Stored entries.
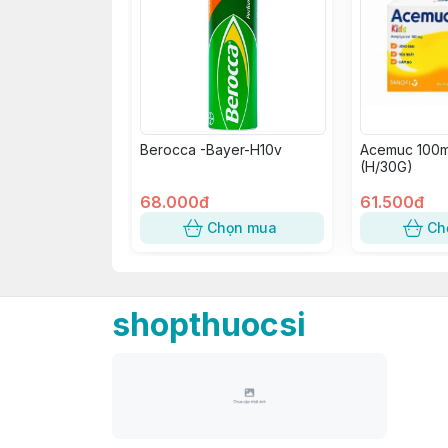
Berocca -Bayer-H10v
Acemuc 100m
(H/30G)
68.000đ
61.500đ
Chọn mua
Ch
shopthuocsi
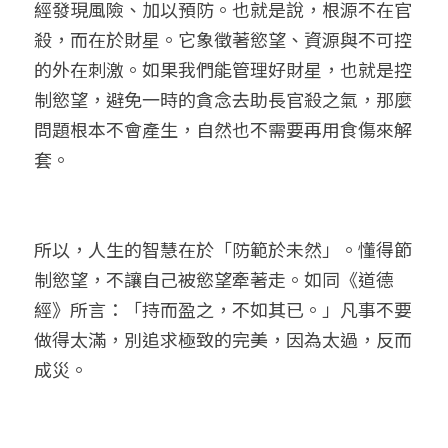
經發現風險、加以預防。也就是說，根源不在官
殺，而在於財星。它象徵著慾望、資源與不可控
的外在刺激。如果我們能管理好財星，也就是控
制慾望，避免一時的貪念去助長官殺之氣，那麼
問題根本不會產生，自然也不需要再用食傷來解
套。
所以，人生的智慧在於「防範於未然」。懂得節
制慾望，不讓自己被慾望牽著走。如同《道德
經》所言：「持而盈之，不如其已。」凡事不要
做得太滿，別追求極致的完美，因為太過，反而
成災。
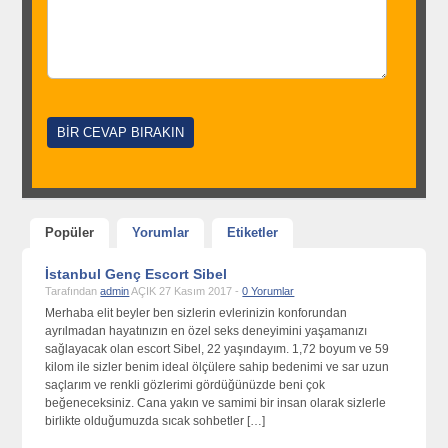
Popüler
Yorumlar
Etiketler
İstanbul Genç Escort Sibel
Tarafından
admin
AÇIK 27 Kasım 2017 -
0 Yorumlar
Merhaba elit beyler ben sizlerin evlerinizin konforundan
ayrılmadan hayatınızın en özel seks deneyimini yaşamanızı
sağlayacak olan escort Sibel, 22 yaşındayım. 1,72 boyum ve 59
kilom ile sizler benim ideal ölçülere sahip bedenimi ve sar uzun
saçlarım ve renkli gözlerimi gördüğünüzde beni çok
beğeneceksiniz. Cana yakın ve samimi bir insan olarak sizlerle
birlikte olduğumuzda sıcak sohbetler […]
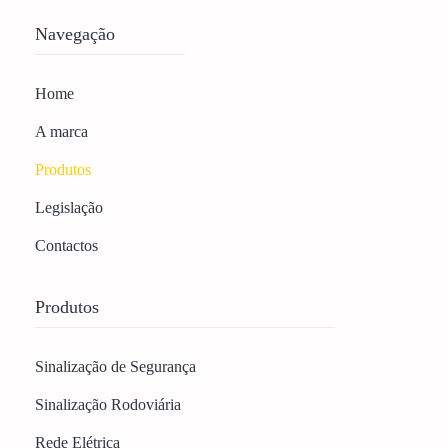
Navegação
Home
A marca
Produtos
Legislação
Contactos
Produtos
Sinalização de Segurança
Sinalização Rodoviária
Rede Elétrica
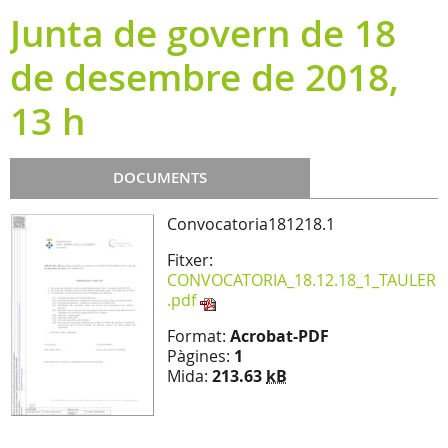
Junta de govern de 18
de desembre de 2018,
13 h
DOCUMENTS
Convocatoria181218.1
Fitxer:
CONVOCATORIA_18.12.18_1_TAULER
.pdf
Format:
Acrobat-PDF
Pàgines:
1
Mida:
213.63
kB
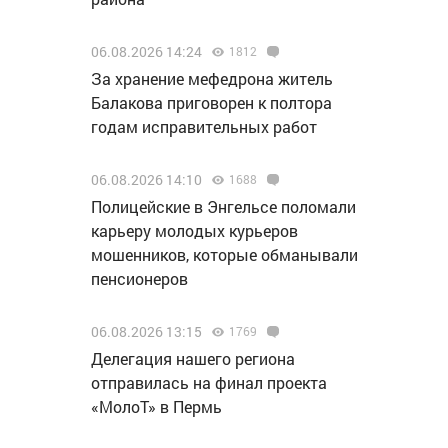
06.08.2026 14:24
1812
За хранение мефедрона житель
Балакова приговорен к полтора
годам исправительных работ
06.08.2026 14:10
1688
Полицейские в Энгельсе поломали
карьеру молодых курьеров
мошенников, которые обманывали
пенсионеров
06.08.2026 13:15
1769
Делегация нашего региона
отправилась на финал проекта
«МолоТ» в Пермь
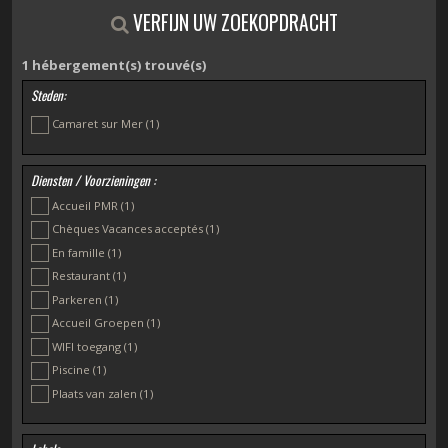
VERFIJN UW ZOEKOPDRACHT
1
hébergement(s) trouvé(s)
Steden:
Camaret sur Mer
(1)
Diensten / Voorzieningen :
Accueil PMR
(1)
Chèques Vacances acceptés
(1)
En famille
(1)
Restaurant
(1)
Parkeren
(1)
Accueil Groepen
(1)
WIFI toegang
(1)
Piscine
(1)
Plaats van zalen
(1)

The task.
For the records above, state how many lines include "Sinalização", giving no more than the number.

Output for this exercise.
2